Of course, traders dealing with regions where civilization has scarcely appeared may even now find it possible to exchange beads, cheap bright- colored calicoes, knives, mirrors, etc., for goods which are in modern markets vastly more valuable. But the trader, unless he be a trained observer, is likely to disregard the fact that the savages with whom he barters have some crude, primitive monetary system of their own. In fact, it is not at all uncommon for the beads, or other (to them) rarities, which the savage tribe obtains by way of barter from civilized peoples, to become, by reason of their scarcity and desirability, the money, for the time being at least, of the tribe.

A host of different commodities have been used at different times, and by different peoples, as money.

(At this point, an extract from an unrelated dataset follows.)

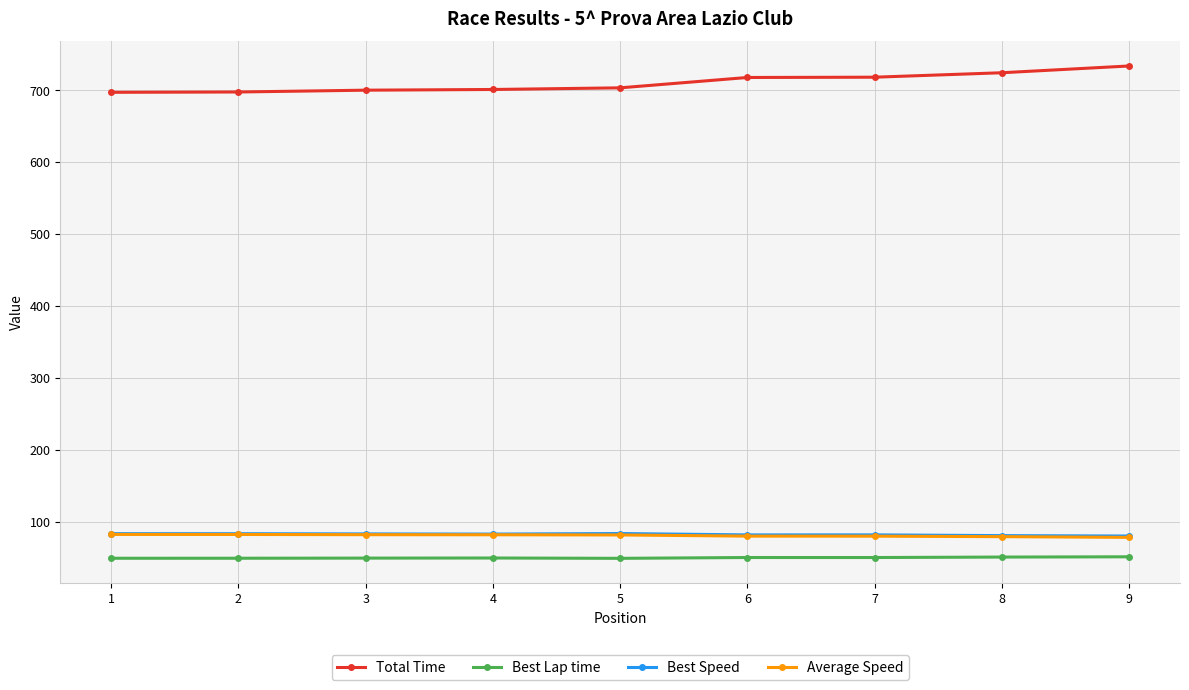

What is the value of the Best Lap time point at the 4th from the left?

49.5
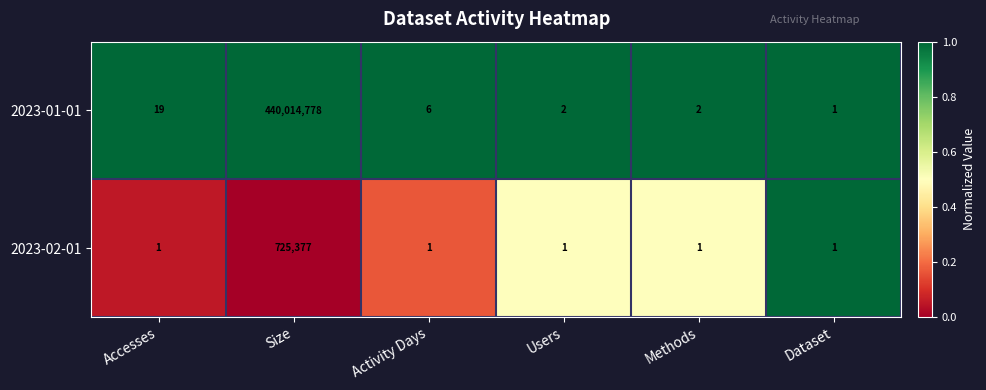

What is the total value across all series at Dataset?

2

If we scrutinize a list of such commodities ever so carefully, we shall find it difficult to see that they have any common characteristics beyond the fact that, for various reasons, the commodities have all had, at a given time and place, an assured market or outlet.

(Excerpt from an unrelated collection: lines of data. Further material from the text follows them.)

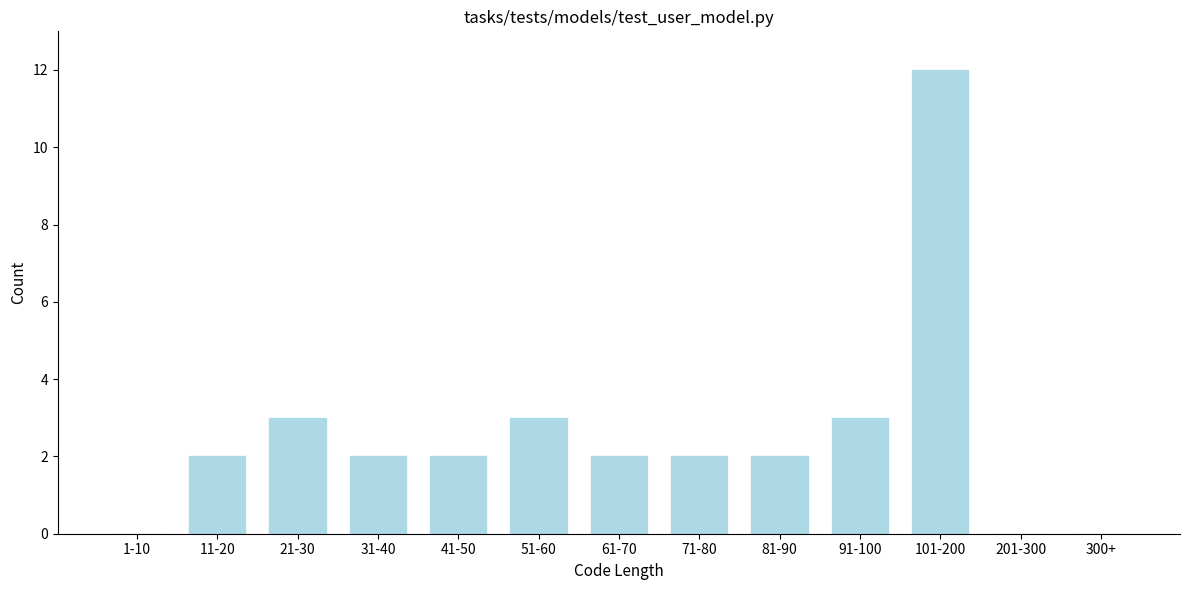

Reading left to right, list all the values displayed in this chart.

1-10=0	11-20=2	21-30=3	31-40=2	41-50=2	51-60=3	61-70=2	71-80=2	81-90=2	91-100=3	101-200=12	201-300=0	300+=0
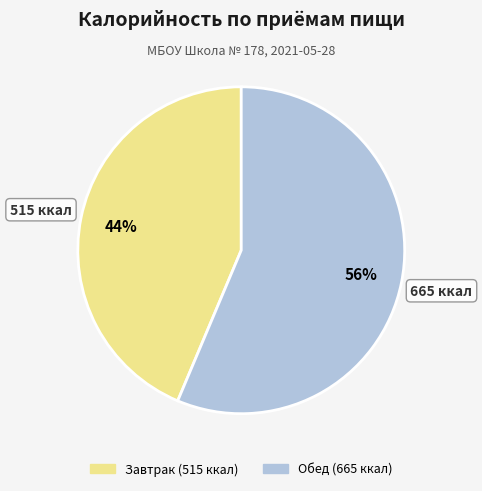

Rank the categories by value from lowest to highest.

Завтрак, Обед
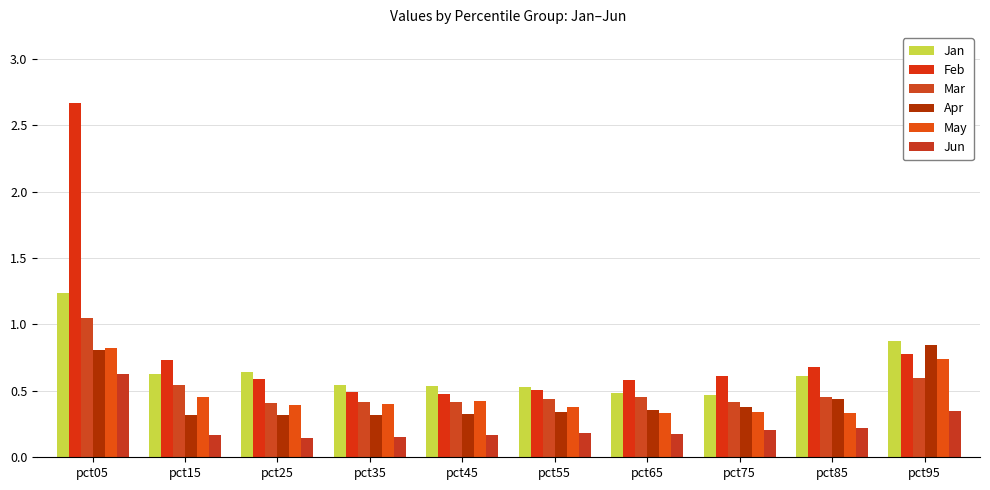

Reading left to right, extract all data points from this chart.

Jan: pct05=1.2	pct15=0.6	pct25=0.6	pct35=0.5	pct45=0.5	pct55=0.5	pct65=0.5	pct75=0.5	pct85=0.6	pct95=0.9
Feb: pct05=2.7	pct15=0.7	pct25=0.6	pct35=0.5	pct45=0.5	pct55=0.5	pct65=0.6	pct75=0.6	pct85=0.7	pct95=0.8
Mar: pct05=1.0	pct15=0.5	pct25=0.4	pct35=0.4	pct45=0.4	pct55=0.4	pct65=0.5	pct75=0.4	pct85=0.5	pct95=0.6
Apr: pct05=0.8	pct15=0.3	pct25=0.3	pct35=0.3	pct45=0.3	pct55=0.3	pct65=0.4	pct75=0.4	pct85=0.4	pct95=0.8
May: pct05=0.8	pct15=0.5	pct25=0.4	pct35=0.4	pct45=0.4	pct55=0.4	pct65=0.3	pct75=0.3	pct85=0.3	pct95=0.7
Jun: pct05=0.6	pct15=0.2	pct25=0.1	pct35=0.2	pct45=0.2	pct55=0.2	pct65=0.2	pct75=0.2	pct85=0.2	pct95=0.4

Consider the fact, noted by the great German historian of Rome, Mommsen, as well as by other observers, that the peoples of the early civilizations of the world, like the moderns, almost uniformly selected for use as money commodities that were ornamental rather than useful. This fact calls for explanation, and the explanation may throw some light upon at least one of the mysteries of money. If there is any one clear-cut and fundamental difference between necessary commodities and luxuries, it is that human wants for necessaries are satiable, while the desire for ornaments, as for other goods that minister to the love of distinction and display, is insatiable. Of course, it is not true that normal men place luxuries above necessaries. It is simply true that when one is provided with the necessaries of life, the normal man, in adding to his goods, will increase his stores of luxuries rather than his supplies of necessaries. To use a technical phrase explained in earlier chapters, the demand for ornaments, and consequently the demand for the metals from which ornaments are made, is elastic, while the demand for the necessaries of life is, by comparison, inelastic. There is a surer market and a surer outlet for ornaments and for their materials. Their value is less variable than that of necessaries. Especially is this true in communities with little foreign trade. Wheat might be a drug on the market; but such could never be the case with respect to precious stones or ornaments of gold.